— Start —

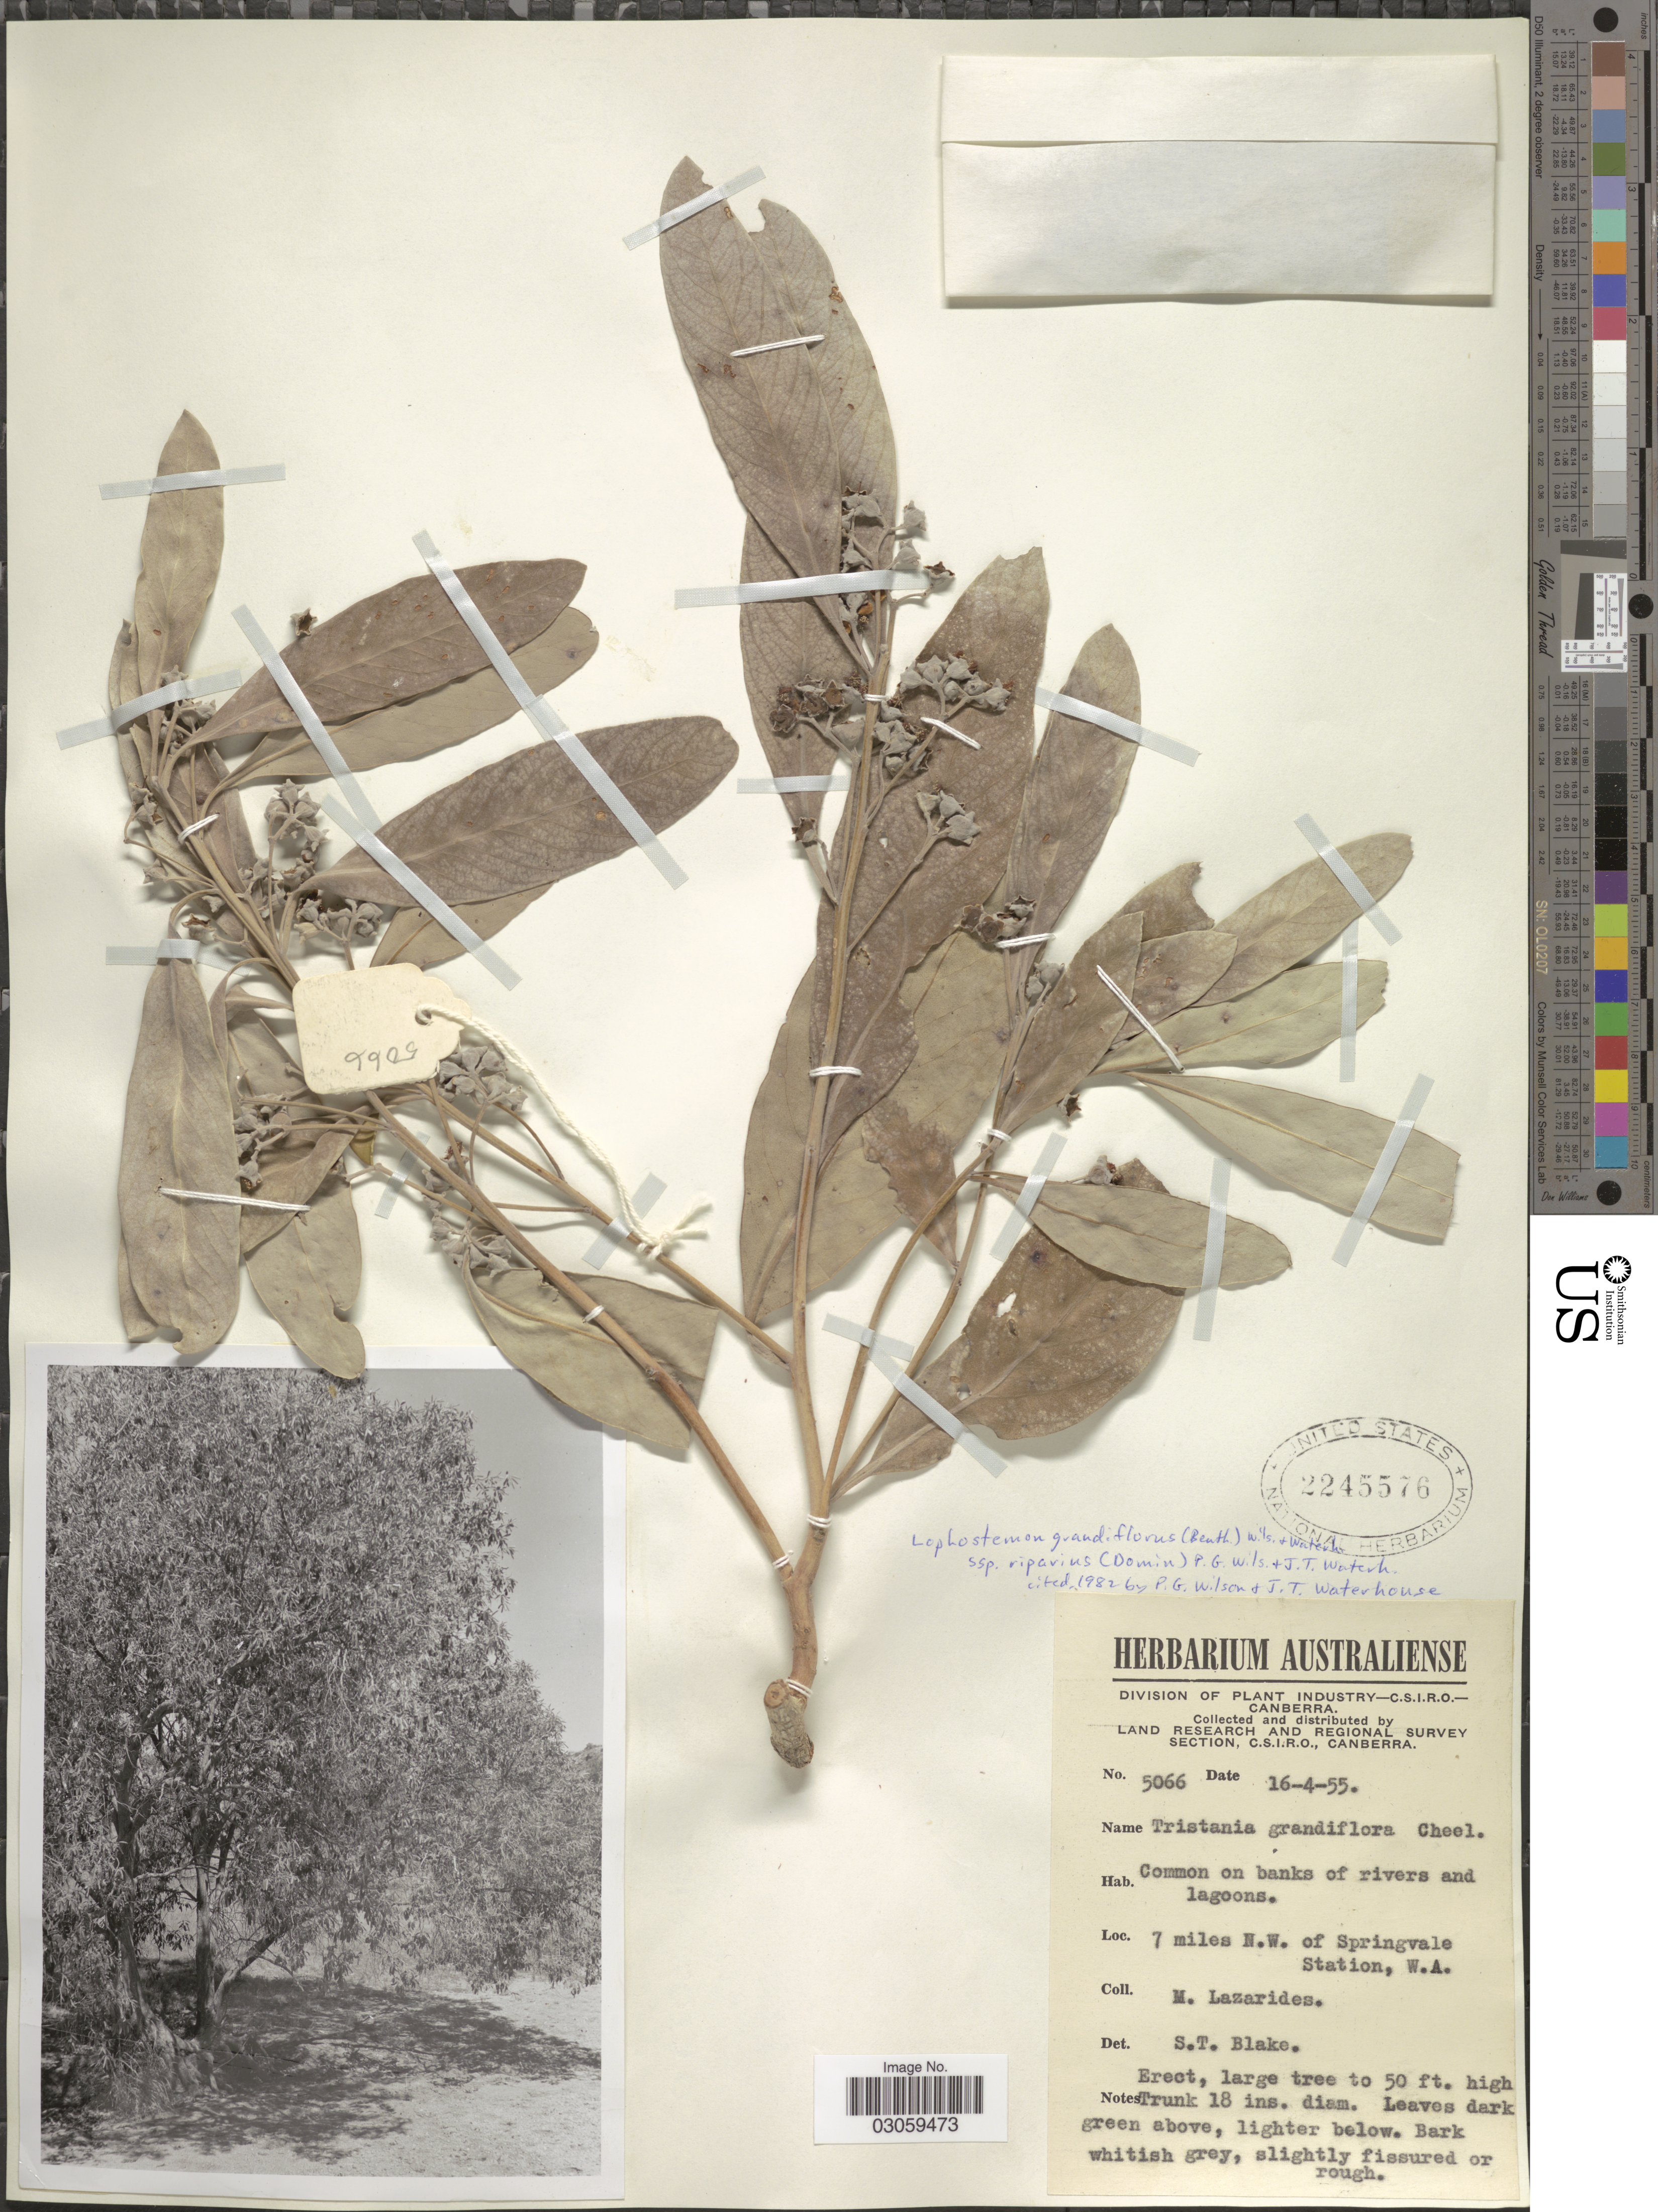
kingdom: Plantae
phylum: Tracheophyta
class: Magnoliopsida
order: Myrtales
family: Myrtaceae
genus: Lophostemon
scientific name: Lophostemon grandiflorus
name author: (Benth.) P.G. Wilson & J. T. Waterh.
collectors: S. T. Blake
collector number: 5066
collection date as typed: Transcribed d/m/y: 16/4/55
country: Australia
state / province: Western Australia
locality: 7 miles N.W. of Springvale Station, W.A.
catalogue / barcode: US 2245576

— End —

Problem: Could you repeat all of the lines above word for word, leaving out the picture?

Reply to the exercise:
kingdom: Plantae
phylum: Tracheophyta
class: Magnoliopsida
order: Myrtales
family: Myrtaceae
genus: Lophostemon
scientific name: Lophostemon grandiflorus
name author: (Benth.) P.G. Wilson & J. T. Waterh.
collectors: S. T. Blake
collector number: 5066
collection date as typed: Transcribed d/m/y: 16/4/55
country: Australia
state / province: Western Australia
locality: 7 miles N.W. of Springvale Station, W.A.
catalogue / barcode: US 2245576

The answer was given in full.